The court with the most child marriages in the state is in Concord – with 10 approved marriages in the last five years. The next highest court is Nashua with six.

Half of the those looking to get married in Concord during the last five years cited the expected birth of a child as a reason for their marriage, according to court records. Most cited impending military service.

“We are hoping to get married so my son and fiancée can be covered by my insurances while I’m away for service,” one 21-year-old man wrote in a petition to marry his 17-year-old bride.

“We want to make this work and have a well-planned and happy future,” he continued. “We would greatly appreciate it if you would give us this opportunity to be a true family together.”

Half of the petitioners in Concord also self-identified as refugees.

“It is Nepali cultural custom to marry early,” an Oct. 2016 petition between a 19 year-old man and 15-year old girl reads.

Abraham Swaray, 35, of Concord knows this process first-hand.

In 2013, he petitioned to adopt his 17-year-old sister Fatima so she could marry her 20-year-old boyfriend, who was joining the military.

The family was from Liberia, and had immigrated to the United States in 2011. Fatima’s mother was sick at home in Liberia, and their father was no longer present in their lives.

Abraham said he had his reservations about the marriage, but had conversations with his sister to make sure the union was what she wanted, and that it was in her best interest.

“Everything was going through Fatima’s approval,” Swaray said. “I wanted to make sure she was happy with it.”

After being married, Fatima graduated from Concord High School in 2014, and moved to Alaska with her husband, Swaray said. She’s currently enrolled in college and working on a criminal justice degree, he said, and has two small children.

“She seems to be doing very well,” he said.

Of the 10 marriage petitions approved in Concord in the last five years, none have resulted in divorce, but one individual who was approved for a waiver last year was charged with domestic violence within two months of his marriage. The oldest age difference between a couple applying for a waiver in the last five years was between a 17-year-old and a 29-year-old in 2013.

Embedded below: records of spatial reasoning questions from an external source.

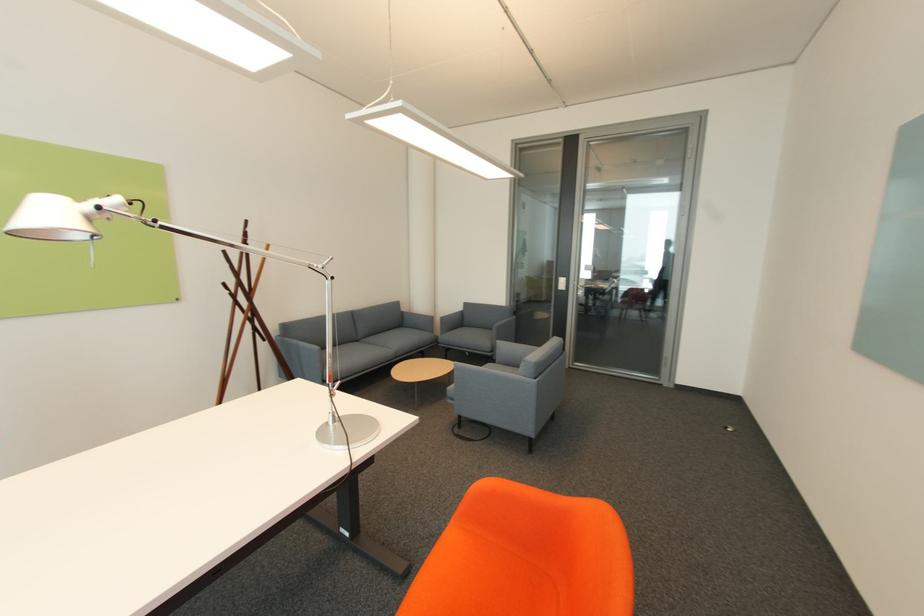
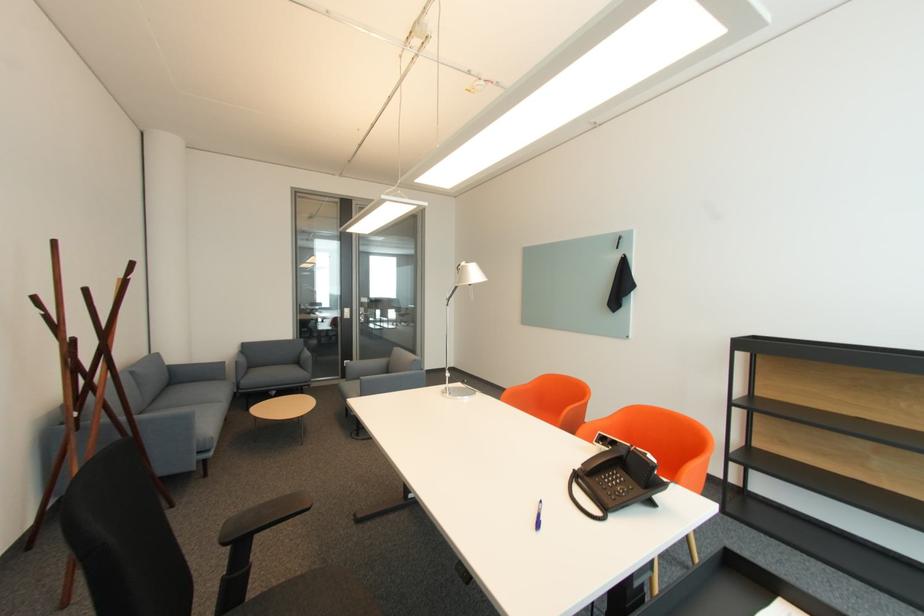
In the second image, find the point that corresponds to point (490, 329) in the first image.

(282, 365)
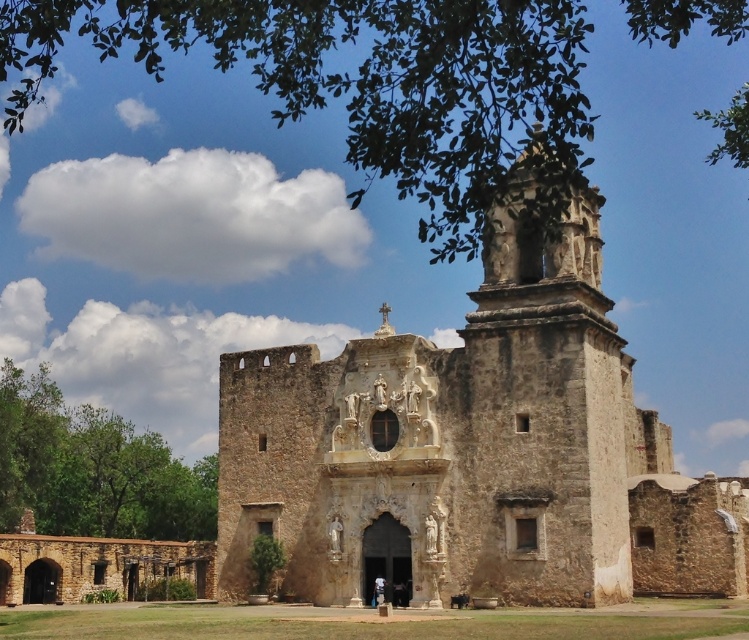
Based on the photo, you are standing in front of the historic stone church and notice two green leafy trees in the scene. Which tree, the green leafy tree at upper center or the green leafy tree at lower left, is closer to you?

The green leafy tree at upper center is closer to you because it is in front of the green leafy tree at lower left.

You are standing in front of the historic stone church and notice a green leafy tree at lower left and a white cotton shirt at center. From your perspective, which object is positioned higher up?

A: The green leafy tree at lower left is located above the white cotton shirt at center, so it is positioned higher up.

You are standing in front of the historic stone church and notice the green leafy tree at lower left and the white cotton shirt at center. Which object is closer to you?

The green leafy tree at lower left is closer to you because the white cotton shirt at center is behind it.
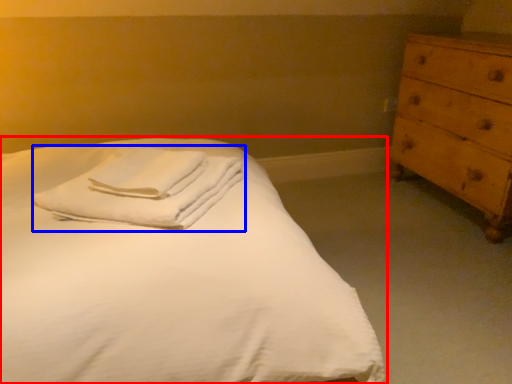
Question: Which object is further to the camera taking this photo, bed (highlighted by a red box) or material (highlighted by a blue box)?

Choices:
 (A) bed
 (B) material

Answer: (B)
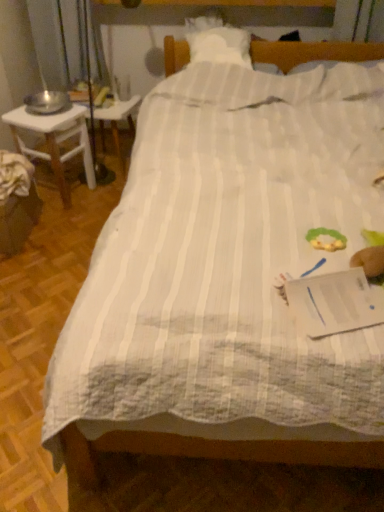
At what (x,y) coordinates should I click in order to perform the action: click on free point above white wooden desk at left (from a real-world perspective). Please return your answer as a coordinate pair (x, y). The width and height of the screenshot is (384, 512). Looking at the image, I should click on (42, 111).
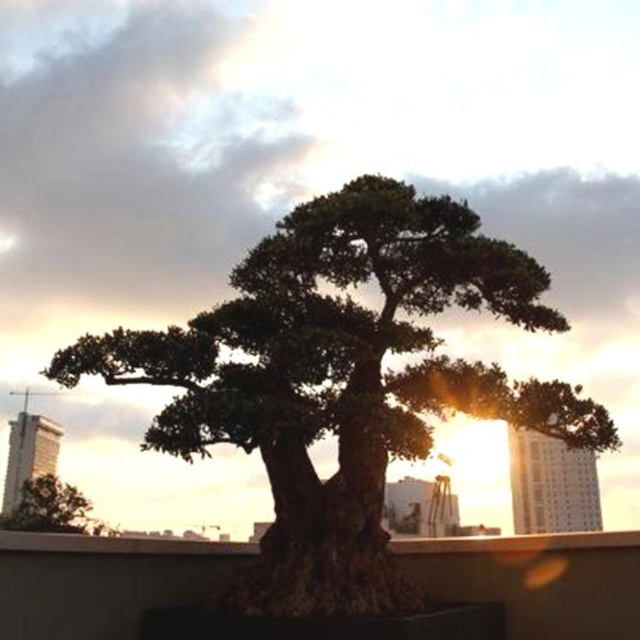
You are a gardener looking at the bonsai setup. You need to place a small decorative stone between the green textured tree at center and the green leafy tree at lower left. Based on their positions, where should you place the stone?

The green textured tree at center is located above the green leafy tree at lower left, so you should place the stone between them horizontally at the lower left side of the green textured tree at center and the upper right side of the green leafy tree at lower left.

You are standing in a garden with two trees. You see the green textured tree at center and the green leafy tree at lower left. Which tree is positioned to the right of the other?

The green textured tree at center is positioned to the right of the green leafy tree at lower left.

The youngest person approved for marriage in the last five years in the state was a 13-year-old in Rochester, also in 2013. She was six months pregnant and married her 17-year-old partner.

The judge on that case, Justice Susan Ashley, said that it was a tough decision to make.

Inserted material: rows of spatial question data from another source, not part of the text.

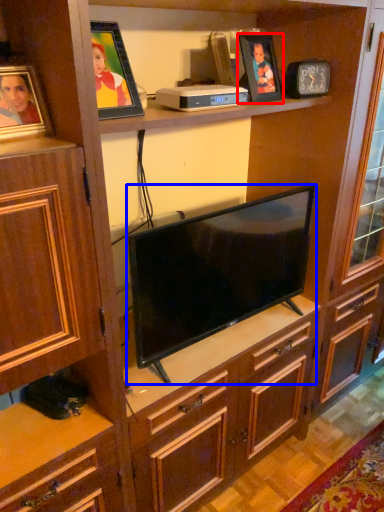
Question: Which point is closer to the camera, picture frame (highlighted by a red box) or television (highlighted by a blue box)?

Choices:
 (A) picture frame
 (B) television

Answer: (B)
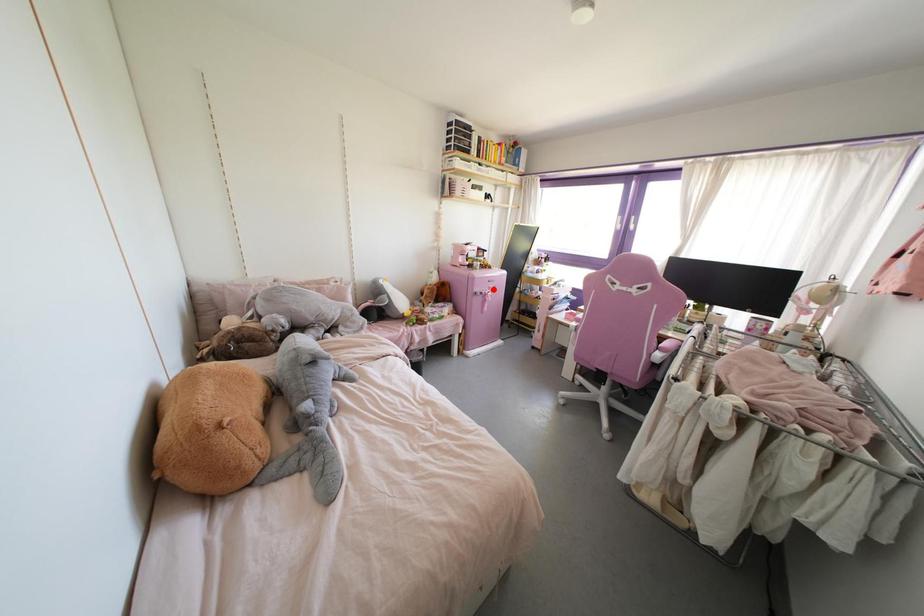
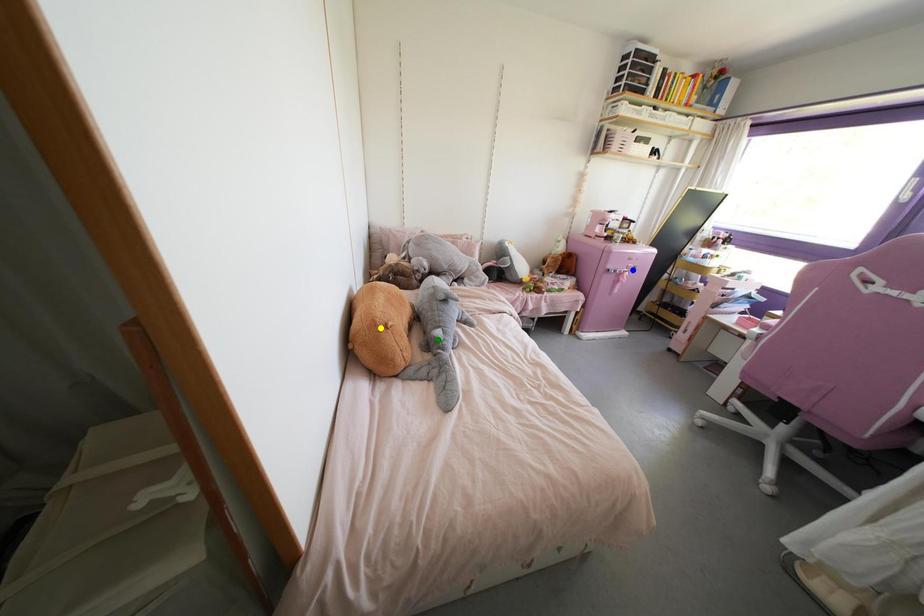
Question: I am providing you with two images of the same scene from different viewpoints. A red point is marked on the first image. You are given multiple points on the second image. Can you choose the point in image 2 that corresponds to the point in image 1?

Choices:
 (A) yellow point
 (B) green point
 (C) blue point

Answer: (C)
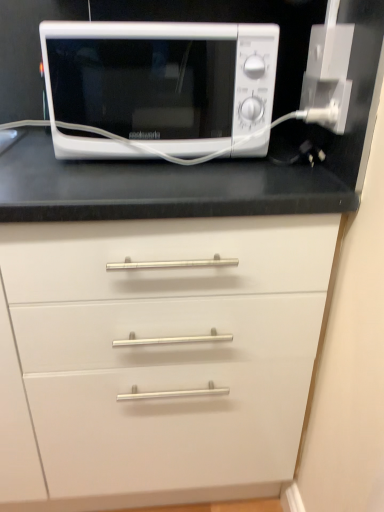
Question: Is white plastic outlet at upper right positioned far away from white matte microwave at upper center?

Choices:
 (A) yes
 (B) no

Answer: (B)

Question: Can you confirm if white plastic outlet at upper right is shorter than white matte microwave at upper center?

Choices:
 (A) no
 (B) yes

Answer: (B)

Question: Is the position of white plastic outlet at upper right more distant than that of white matte microwave at upper center?

Choices:
 (A) no
 (B) yes

Answer: (B)

Question: Considering the relative sizes of white plastic outlet at upper right and white matte microwave at upper center in the image provided, is white plastic outlet at upper right wider than white matte microwave at upper center?

Choices:
 (A) no
 (B) yes

Answer: (A)

Question: From the image's perspective, does white plastic outlet at upper right appear higher than white matte microwave at upper center?

Choices:
 (A) yes
 (B) no

Answer: (B)

Question: Is white plastic outlet at upper right turned away from white matte microwave at upper center?

Choices:
 (A) yes
 (B) no

Answer: (B)

Question: From a real-world perspective, is white matte microwave at upper center under white plastic outlet at upper right?

Choices:
 (A) no
 (B) yes

Answer: (A)

Question: Would you consider white matte microwave at upper center to be distant from white plastic outlet at upper right?

Choices:
 (A) no
 (B) yes

Answer: (A)

Question: Is white matte microwave at upper center smaller than white plastic outlet at upper right?

Choices:
 (A) no
 (B) yes

Answer: (A)

Question: Is white matte microwave at upper center oriented towards white plastic outlet at upper right?

Choices:
 (A) no
 (B) yes

Answer: (A)

Question: Is white matte microwave at upper center oriented away from white plastic outlet at upper right?

Choices:
 (A) yes
 (B) no

Answer: (B)

Question: Considering the relative sizes of white matte microwave at upper center and white plastic outlet at upper right in the image provided, is white matte microwave at upper center thinner than white plastic outlet at upper right?

Choices:
 (A) yes
 (B) no

Answer: (B)

Question: Is white plastic outlet at upper right inside or outside of white matte microwave at upper center?

Choices:
 (A) outside
 (B) inside

Answer: (A)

“The initial thought of a 13-year-old getting married weighs heavily against granting this marriage petition,” she wrote. “Nevertheless, this very idea is clearly contemplated, and allowable.”

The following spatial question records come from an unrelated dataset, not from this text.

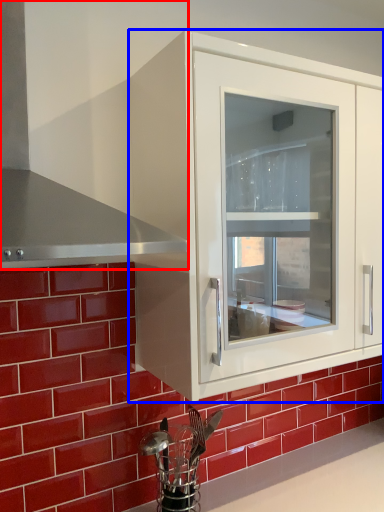
Question: Which object is closer to the camera taking this photo, exhaust hood (highlighted by a red box) or cabinetry (highlighted by a blue box)?

Choices:
 (A) exhaust hood
 (B) cabinetry

Answer: (A)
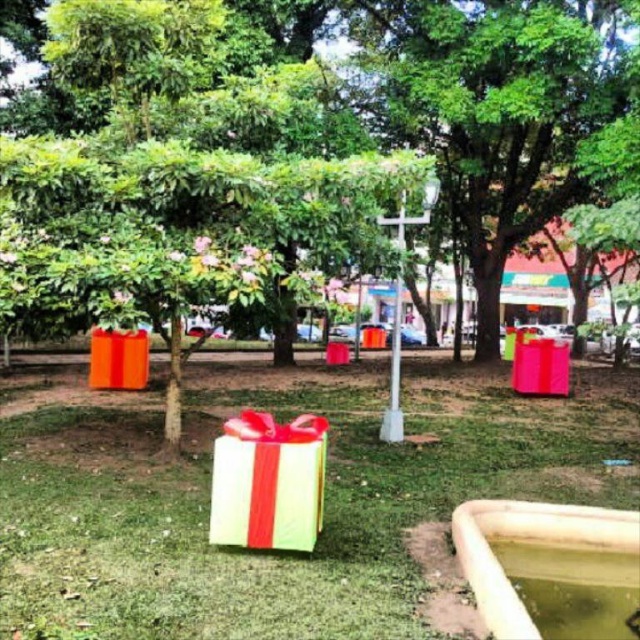
Question: In this image, where is green grass at center located relative to matte orange gift at center?

Choices:
 (A) above
 (B) below

Answer: (B)

Question: Which point is farther to the camera?

Choices:
 (A) orange matte gift box at center
 (B) matte orange gift at center

Answer: (A)

Question: Does orange matte gift box at center have a smaller size compared to pink glossy gift box at center?

Choices:
 (A) yes
 (B) no

Answer: (A)

Question: Is matte orange gift at center further to the viewer compared to green matte gift box at center?

Choices:
 (A) yes
 (B) no

Answer: (A)

Question: Based on their relative distances, which object is nearer to the green grass at center?

Choices:
 (A) matte orange gift at center
 (B) orange matte gift box at center

Answer: (B)

Question: Which point appears closest to the camera in this image?

Choices:
 (A) (470, 49)
 (B) (227, 474)
 (C) (72, 570)

Answer: (C)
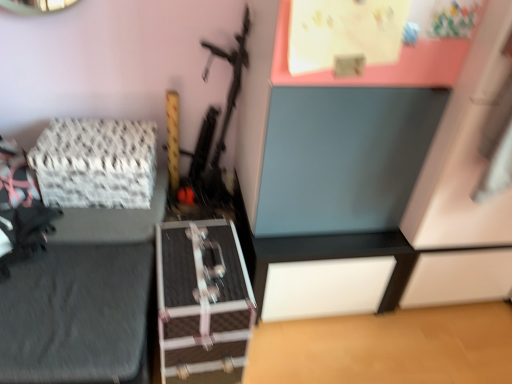
Where is `vacant space in front of matte blue drawer at upper center`? The width and height of the screenshot is (512, 384). vacant space in front of matte blue drawer at upper center is located at coordinates (328, 352).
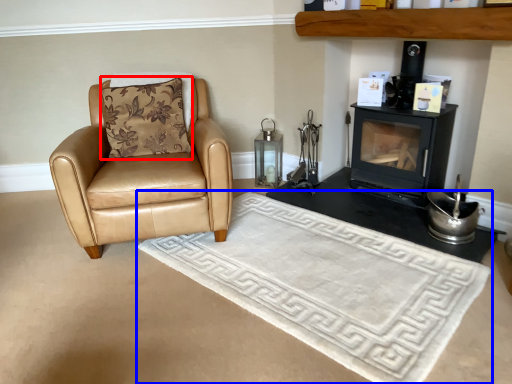
Question: Which object is closer to the camera taking this photo, pillow (highlighted by a red box) or mat (highlighted by a blue box)?

Choices:
 (A) pillow
 (B) mat

Answer: (B)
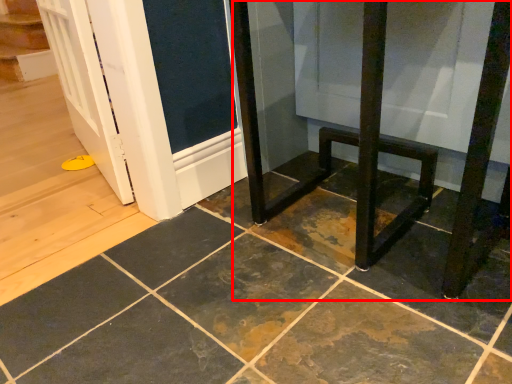
Question: From the image's perspective, where is furniture (annotated by the red box) located in relation to ceramic tile in the image?

Choices:
 (A) above
 (B) below

Answer: (A)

Ashley wrote in her decision that she approved the couple’s waiver because of “their religious faith and their desire to act in accordance with the tenets of their religious instruction.”

The judge recognized many marriages start with an unplanned pregnancy, which begin hopeful, but end in divorce. While she could try to protect them from “marrying too young,” their continued relationship, or possible break up, was beyond the court’s control, she wrote.

“They can – and the court presumes they will – continue their relationship even if the court denies their marriage petition,” Ashley wrote. “Trying to protect and guide these two young people is simply not the job of this court; it is the job of the parents.”

The couple was back in court four months later for a divorce.

Judges will deny waivers if an application does not provide a compelling enough reason for approval.

A petition for marriage between 16- and 19-year old immigrants from the Dominican Republic was denied last year in Manchester. The couple wrote, “we love each other and we want to spend our lives together.”

Judge Susan Carbon did not find that argument strong enough to grant an exception to New Hampshire law.

“The fact that two people are in love should be the norm, not a special circumstance for a marriage,” Carbon wrote in her decision.

Wurtz said that by looking solely at statistics, the issue of child marriage seems to be regulating itself over the years.

“We’re definitely not seeing a mass epidemic of hundreds of 14-year-olds getting married,” he said. “It’s going exactly the way it should be going – it’s almost disappearing.”